(Saved data entries)

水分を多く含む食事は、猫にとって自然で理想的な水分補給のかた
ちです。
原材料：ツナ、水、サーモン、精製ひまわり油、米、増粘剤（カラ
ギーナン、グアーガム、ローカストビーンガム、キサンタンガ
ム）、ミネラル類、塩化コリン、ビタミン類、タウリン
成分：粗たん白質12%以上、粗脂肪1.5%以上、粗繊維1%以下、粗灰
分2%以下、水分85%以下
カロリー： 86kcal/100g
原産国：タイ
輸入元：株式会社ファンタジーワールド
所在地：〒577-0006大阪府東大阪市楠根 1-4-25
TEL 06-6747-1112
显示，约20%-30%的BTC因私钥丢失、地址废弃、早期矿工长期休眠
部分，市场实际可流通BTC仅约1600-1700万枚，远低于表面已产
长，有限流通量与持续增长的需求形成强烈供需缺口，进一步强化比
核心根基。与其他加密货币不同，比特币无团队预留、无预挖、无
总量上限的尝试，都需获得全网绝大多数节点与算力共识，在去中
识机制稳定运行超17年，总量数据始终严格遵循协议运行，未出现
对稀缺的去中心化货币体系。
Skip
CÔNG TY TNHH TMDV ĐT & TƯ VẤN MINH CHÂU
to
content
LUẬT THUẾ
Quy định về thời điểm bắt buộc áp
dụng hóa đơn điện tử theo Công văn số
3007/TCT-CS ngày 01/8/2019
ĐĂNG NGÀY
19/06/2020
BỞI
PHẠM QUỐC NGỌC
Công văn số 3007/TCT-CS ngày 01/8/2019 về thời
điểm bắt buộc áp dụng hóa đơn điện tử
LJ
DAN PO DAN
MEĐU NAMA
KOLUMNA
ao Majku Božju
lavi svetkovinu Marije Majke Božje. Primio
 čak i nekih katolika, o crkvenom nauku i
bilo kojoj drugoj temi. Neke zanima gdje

PROBLEM REQUIREMENTS
Each record above should be returned exactly as written.

RESULT OF THIS TASK
水分を多く含む食事は、猫にとって自然で理想的な水分補給のかた
ちです。
原材料：ツナ、水、サーモン、精製ひまわり油、米、増粘剤（カラ
ギーナン、グアーガム、ローカストビーンガム、キサンタンガ
ム）、ミネラル類、塩化コリン、ビタミン類、タウリン
成分：粗たん白質12%以上、粗脂肪1.5%以上、粗繊維1%以下、粗灰
分2%以下、水分85%以下
カロリー： 86kcal/100g
原産国：タイ
輸入元：株式会社ファンタジーワールド
所在地：〒577-0006大阪府東大阪市楠根 1-4-25
TEL 06-6747-1112
显示，约20%-30%的BTC因私钥丢失、地址废弃、早期矿工长期休眠
部分，市场实际可流通BTC仅约1600-1700万枚，远低于表面已产
长，有限流通量与持续增长的需求形成强烈供需缺口，进一步强化比
核心根基。与其他加密货币不同，比特币无团队预留、无预挖、无
总量上限的尝试，都需获得全网绝大多数节点与算力共识，在去中
识机制稳定运行超17年，总量数据始终严格遵循协议运行，未出现
对稀缺的去中心化货币体系。
Skip
CÔNG TY TNHH TMDV ĐT & TƯ VẤN MINH CHÂU
to
content
LUẬT THUẾ
Quy định về thời điểm bắt buộc áp
dụng hóa đơn điện tử theo Công văn số
3007/TCT-CS ngày 01/8/2019
ĐĂNG NGÀY
19/06/2020
BỞI
PHẠM QUỐC NGỌC
Công văn số 3007/TCT-CS ngày 01/8/2019 về thời
điểm bắt buộc áp dụng hóa đơn điện tử
LJ
DAN PO DAN
MEĐU NAMA
KOLUMNA
ao Majku Božju
lavi svetkovinu Marije Majke Božje. Primio
 čak i nekih katolika, o crkvenom nauku i
bilo kojoj drugoj temi. Neke zanima gdje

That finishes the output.